═════ Data under study ═════

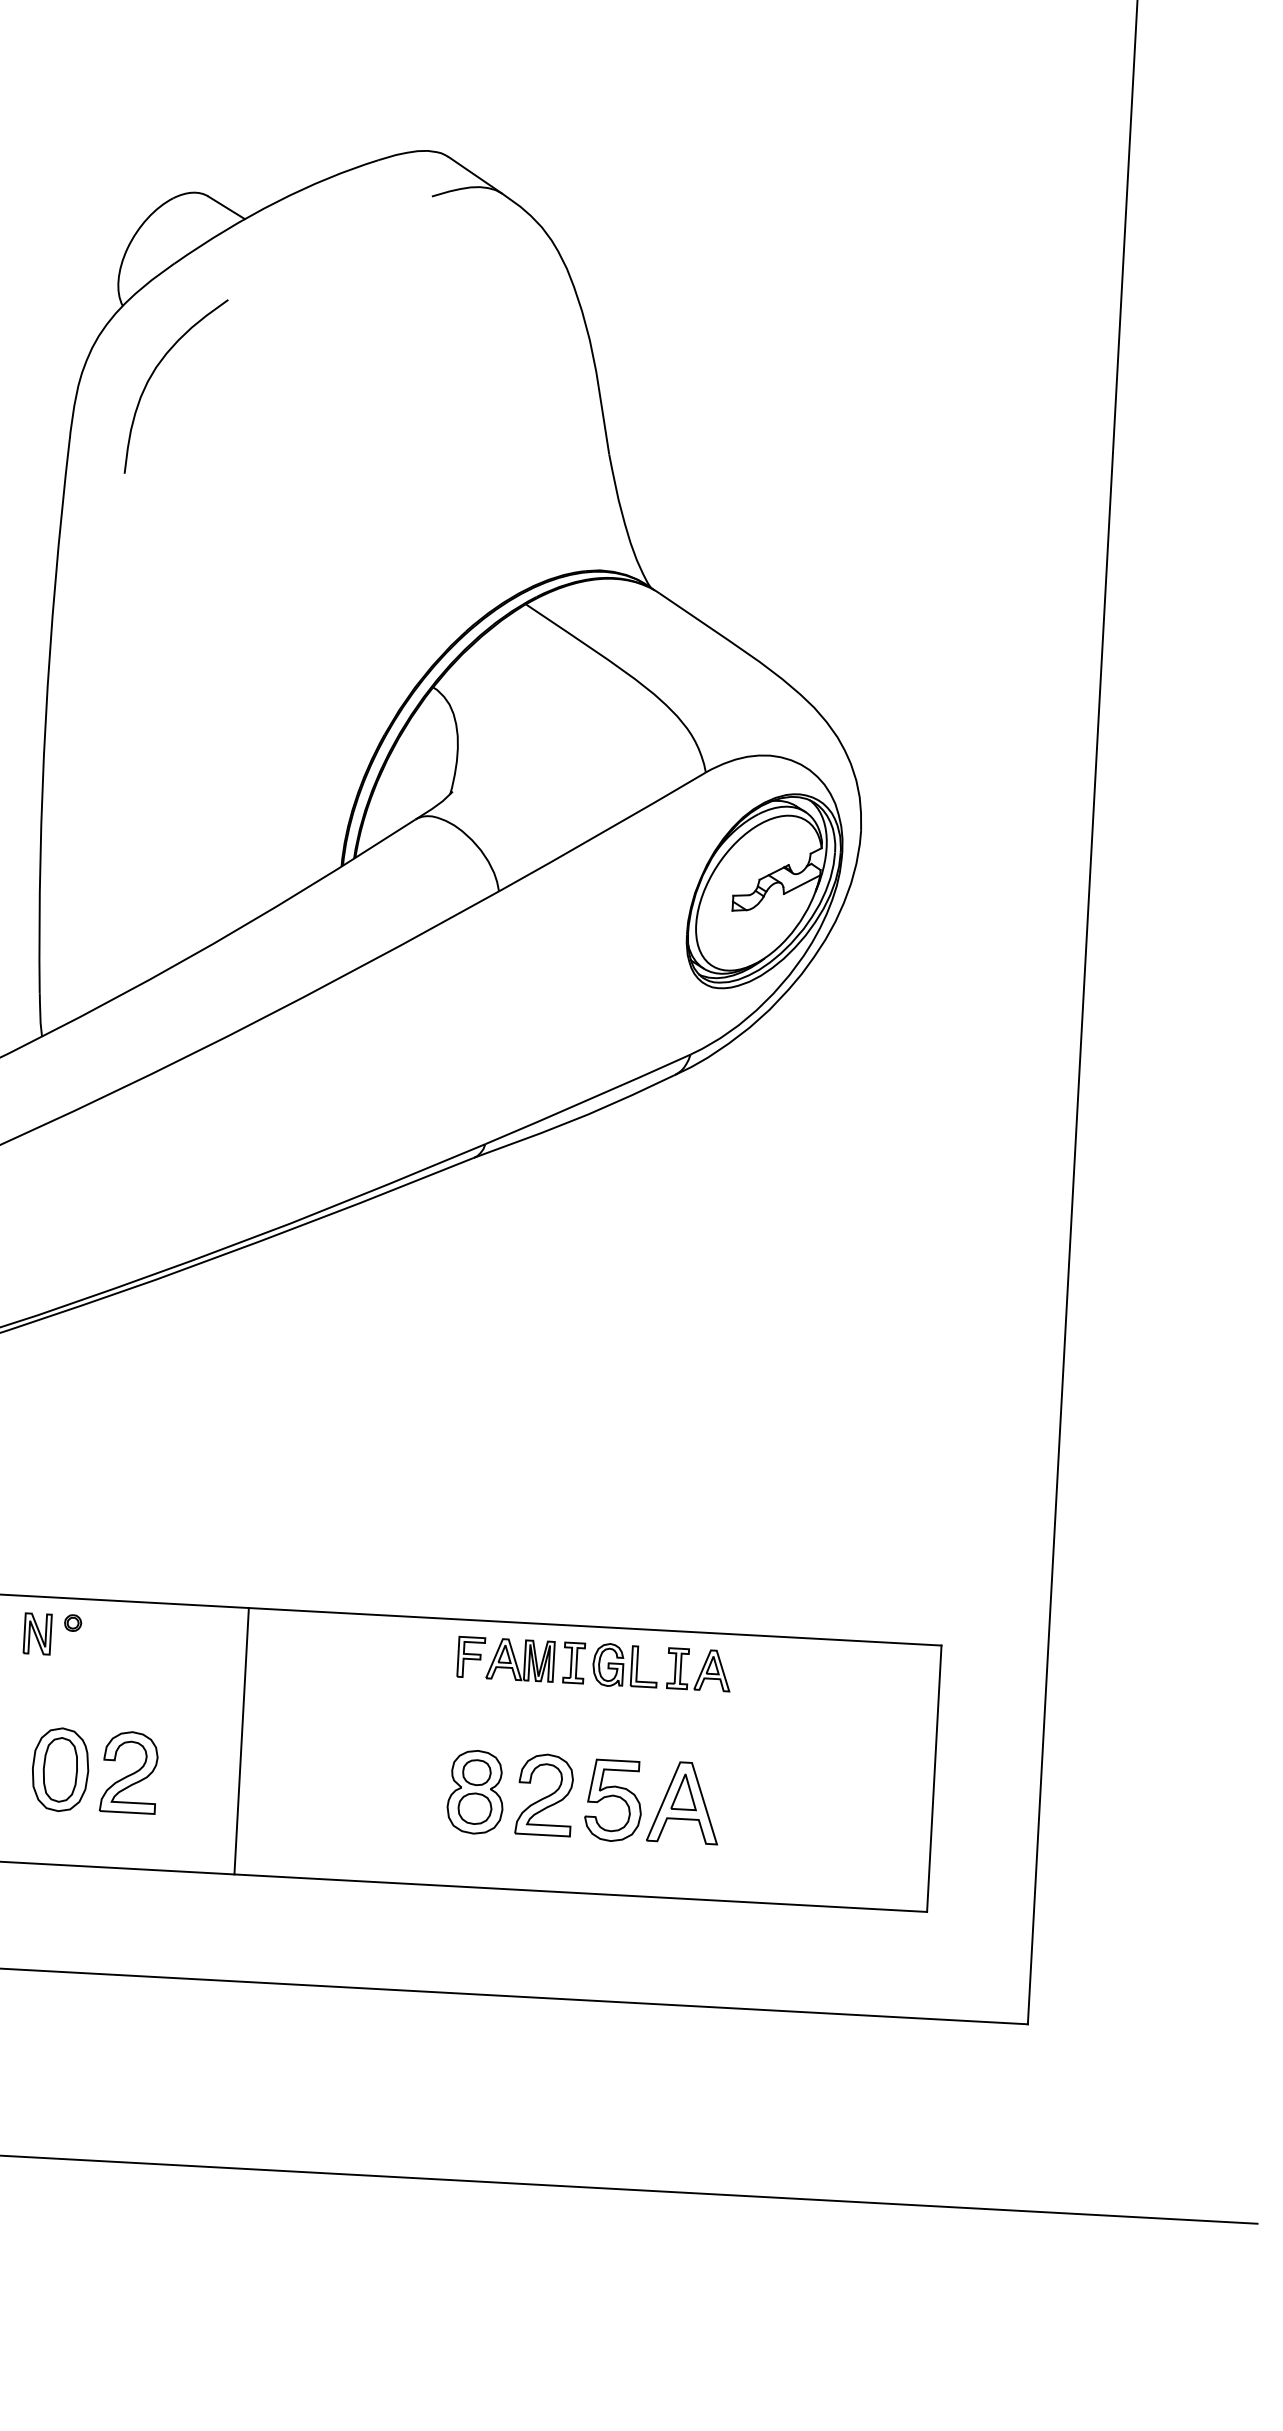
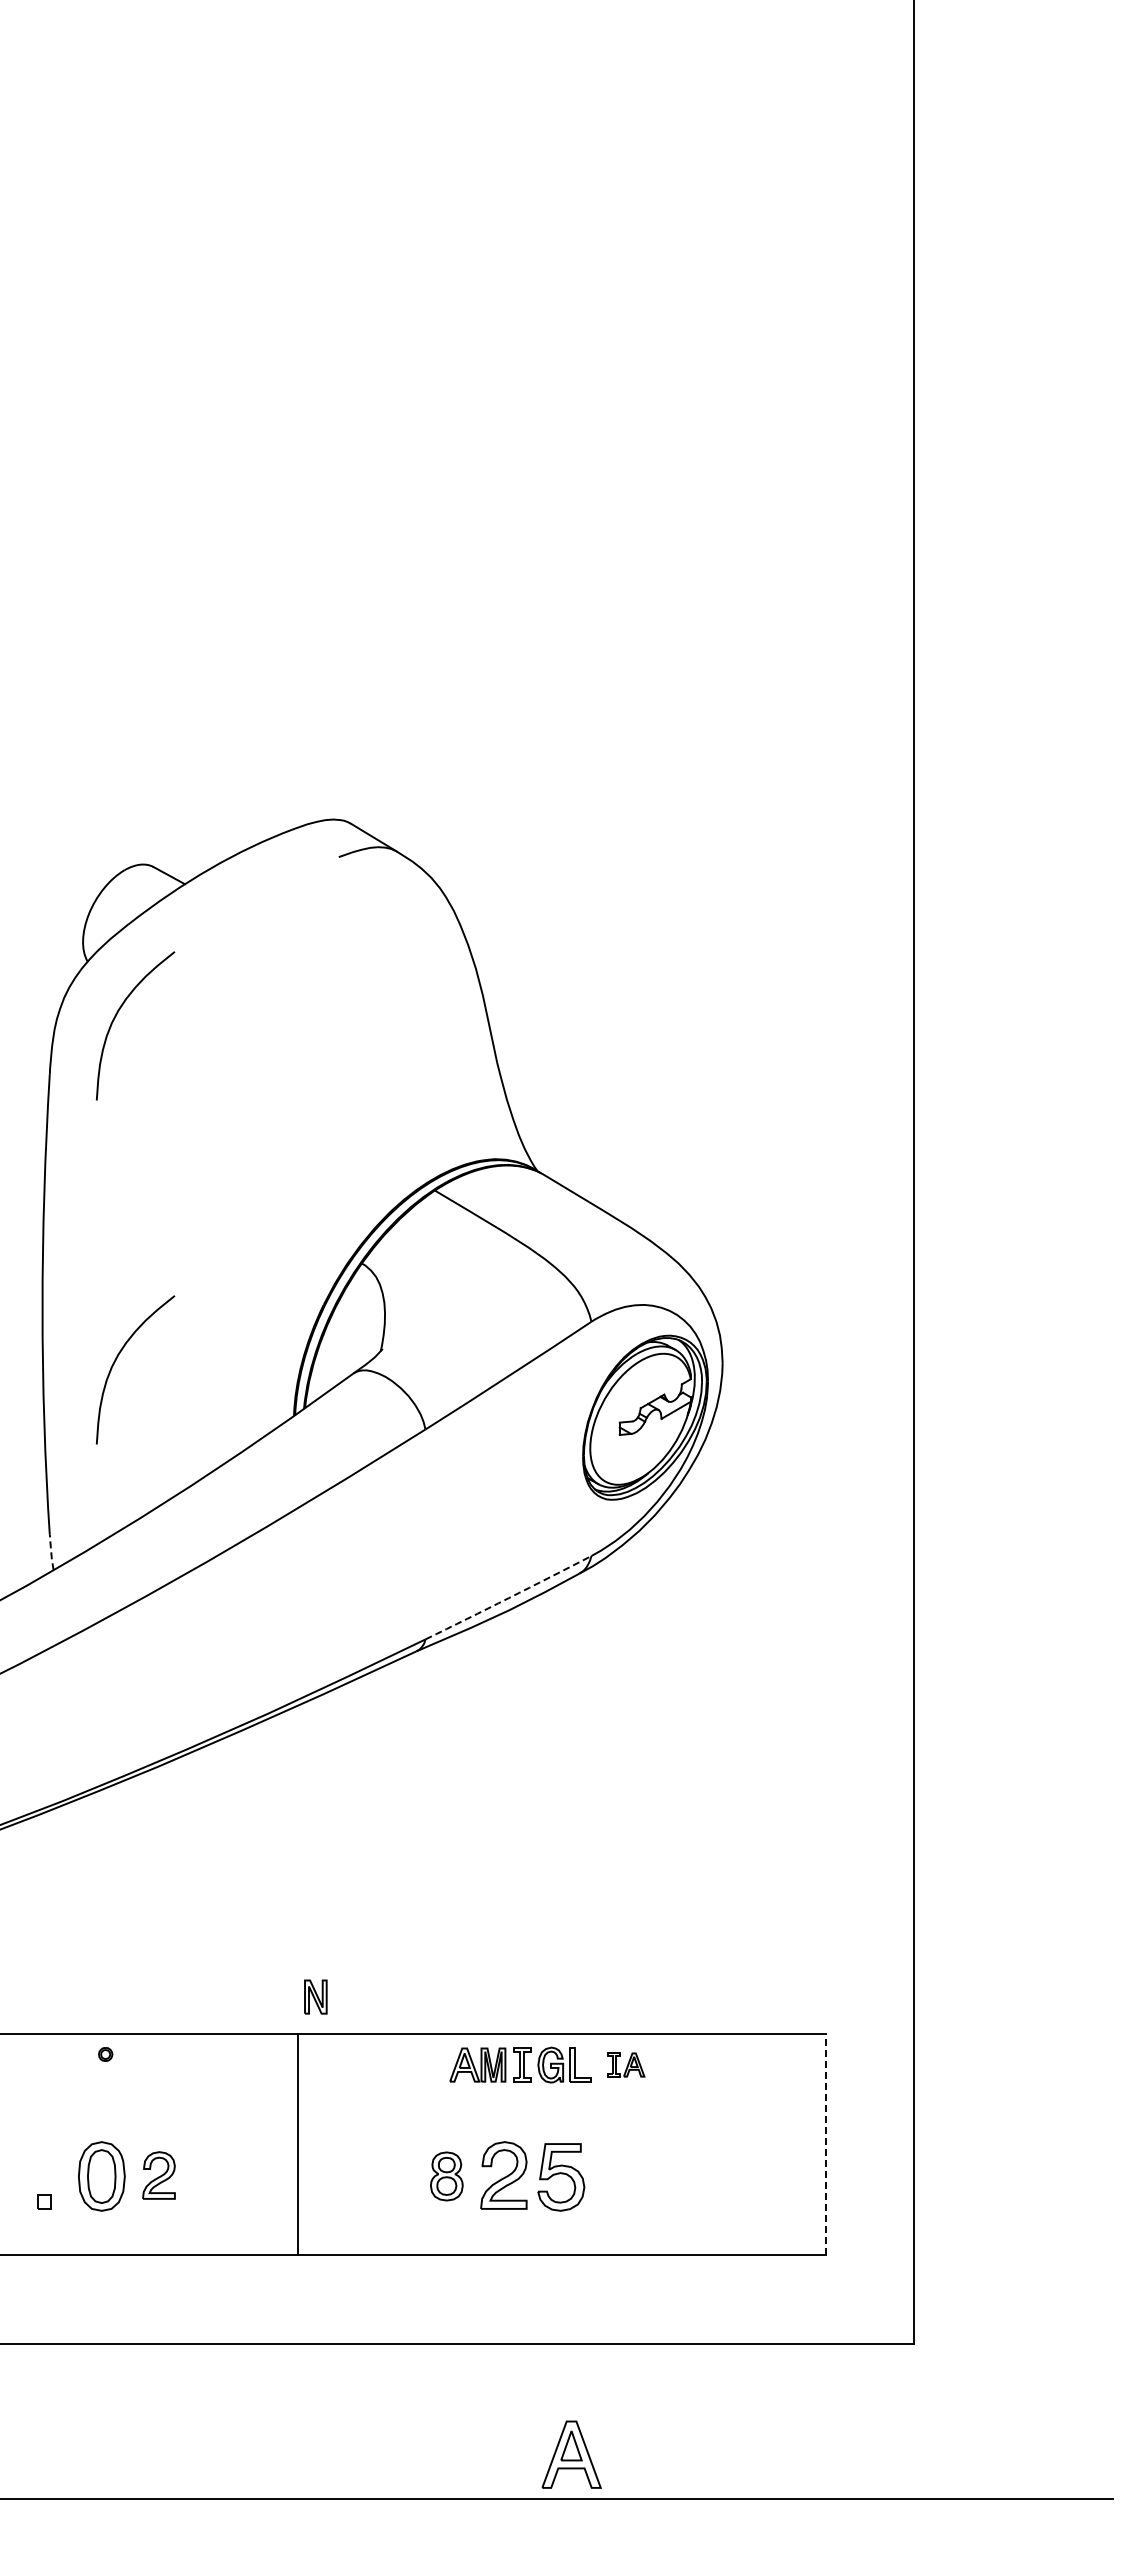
curve: (131, 788) -> (116, 1360), added
line: (40, 1015) -> (51, 1552), solid -> dashed
arc: (587, 1100) -> (508, 1598), solid -> dashed
part: (37, 1633) -> (315, 1996), moved
part: (470, 1656) -> (436, 2064), removed
part: (699, 1669) -> (626, 2064), size x0.7
line: (241, 1740) -> (297, 2144), moved
part: (128, 1772) -> (158, 2175), size x0.7
line: (934, 1778) -> (825, 2144), solid -> dashed
part: (475, 1792) -> (446, 2176), size x0.7
part: (683, 1802) -> (571, 2454), moved

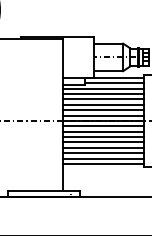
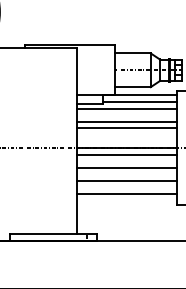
line: (103, 94) -> (126, 115), removed
line: (103, 110) -> (126, 135), removed
line: (103, 115) -> (126, 141), removed
line: (103, 131) -> (126, 161), removed
line: (103, 142) -> (126, 174), removed
line: (103, 153) -> (126, 187), removed
line: (103, 164) -> (126, 201), removed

═════

Work to complete: From the line containing "line: (934, 1778)" down to the last line of the entries above, retype each line exactly as it stands, but skip the pictures.

Answer to this task:
line: (934, 1778) -> (825, 2144), solid -> dashed
part: (475, 1792) -> (446, 2176), size x0.7
part: (683, 1802) -> (571, 2454), moved

line: (103, 94) -> (126, 115), removed
line: (103, 110) -> (126, 135), removed
line: (103, 115) -> (126, 141), removed
line: (103, 131) -> (126, 161), removed
line: (103, 142) -> (126, 174), removed
line: (103, 153) -> (126, 187), removed
line: (103, 164) -> (126, 201), removed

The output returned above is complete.